__Instructions for the task__
Each line holding the word "down" must appear in the answer, copied from the entries.

__Provided entries__
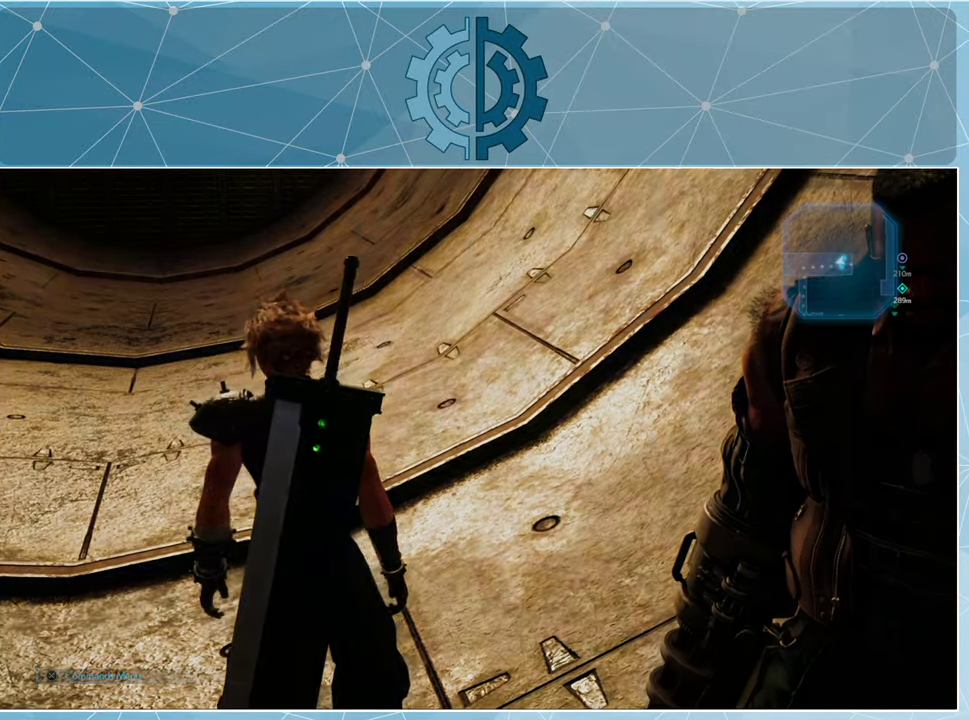
{"buttons": [], "left_stick": "center", "right_stick": "center", "events": []}
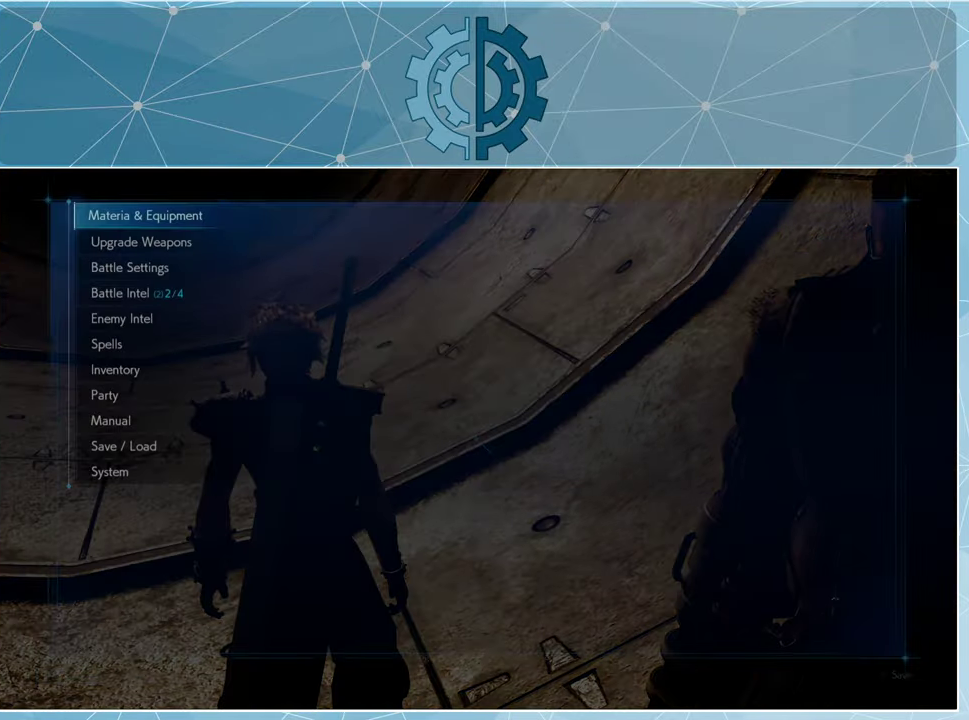
{"buttons": [], "left_stick": "center", "right_stick": "center", "events": []}
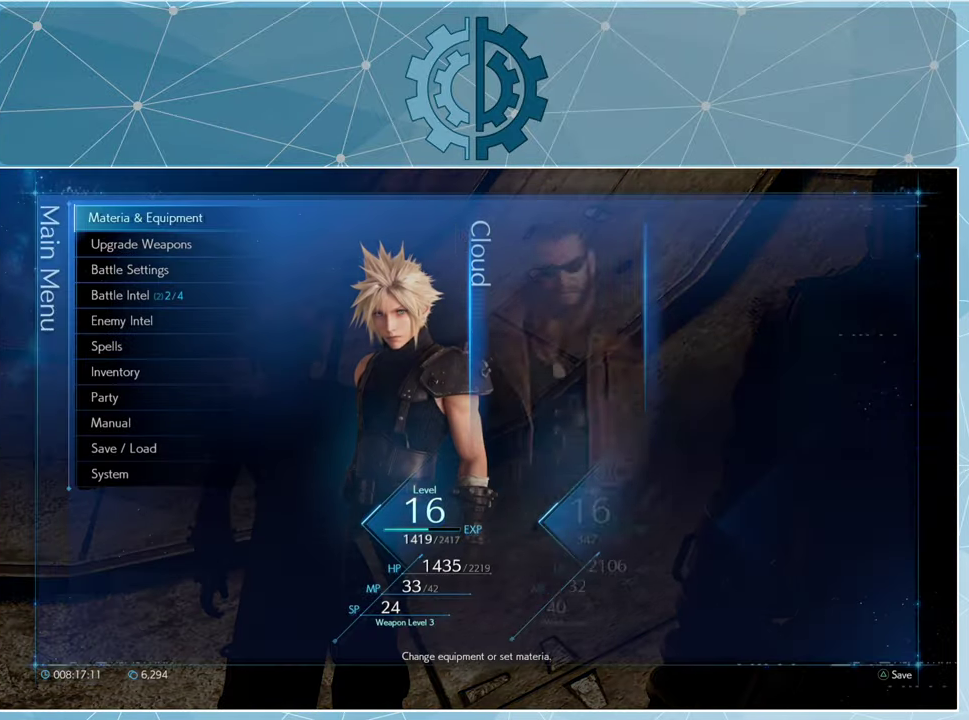
{"buttons": [], "left_stick": "center", "right_stick": "center", "events": []}
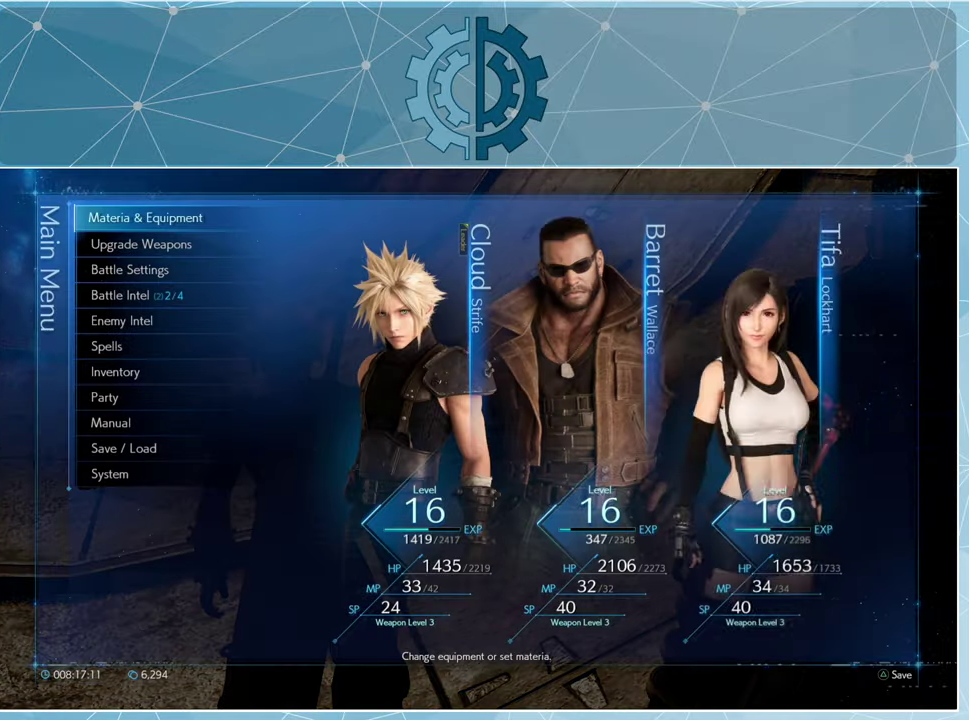
{"buttons": [], "left_stick": "center", "right_stick": "center", "events": []}
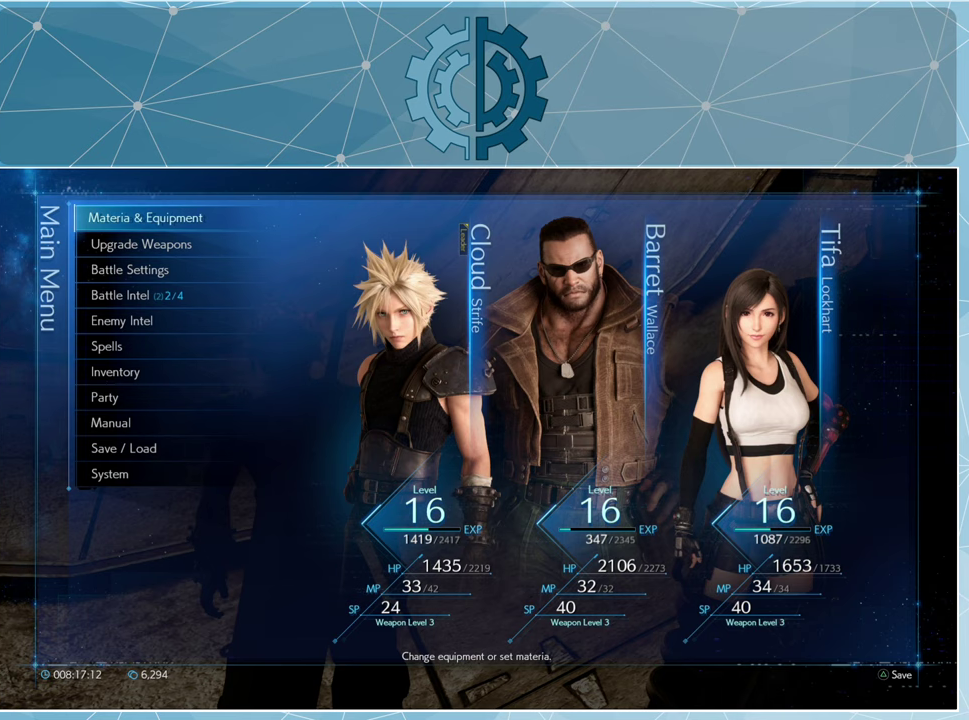
{"buttons": [], "left_stick": "center", "right_stick": "center", "events": [[34, "CROSS", "down"], [67, "CROSS", "up"]]}
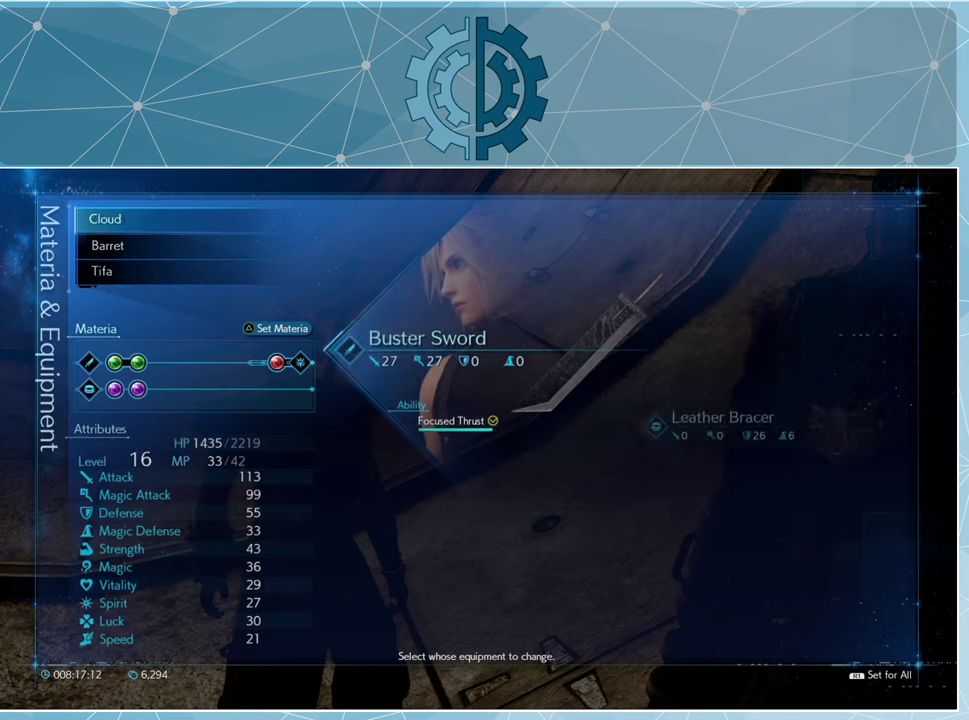
{"buttons": [], "left_stick": "center", "right_stick": "center", "events": []}
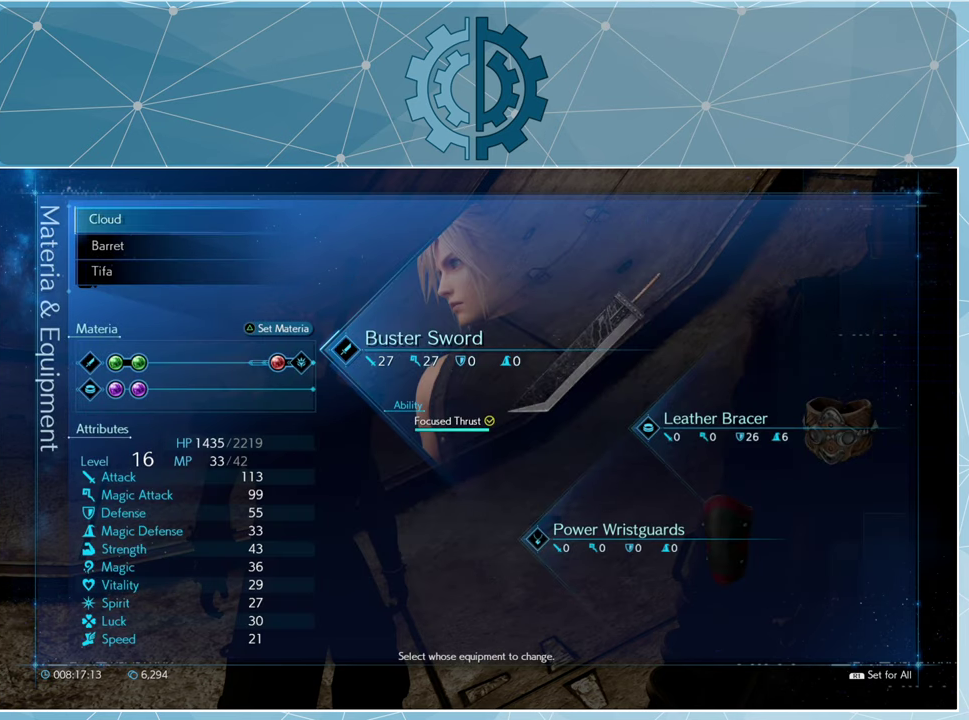
{"buttons": [], "left_stick": "center", "right_stick": "center", "events": [[34, "DPAD_DOWN", "down"], [134, "DPAD_DOWN", "up"]]}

__Your response__
{"buttons": [], "left_stick": "center", "right_stick": "center", "events": [[34, "CROSS", "down"], [67, "CROSS", "up"]]}
{"buttons": [], "left_stick": "center", "right_stick": "center", "events": [[34, "DPAD_DOWN", "down"], [134, "DPAD_DOWN", "up"]]}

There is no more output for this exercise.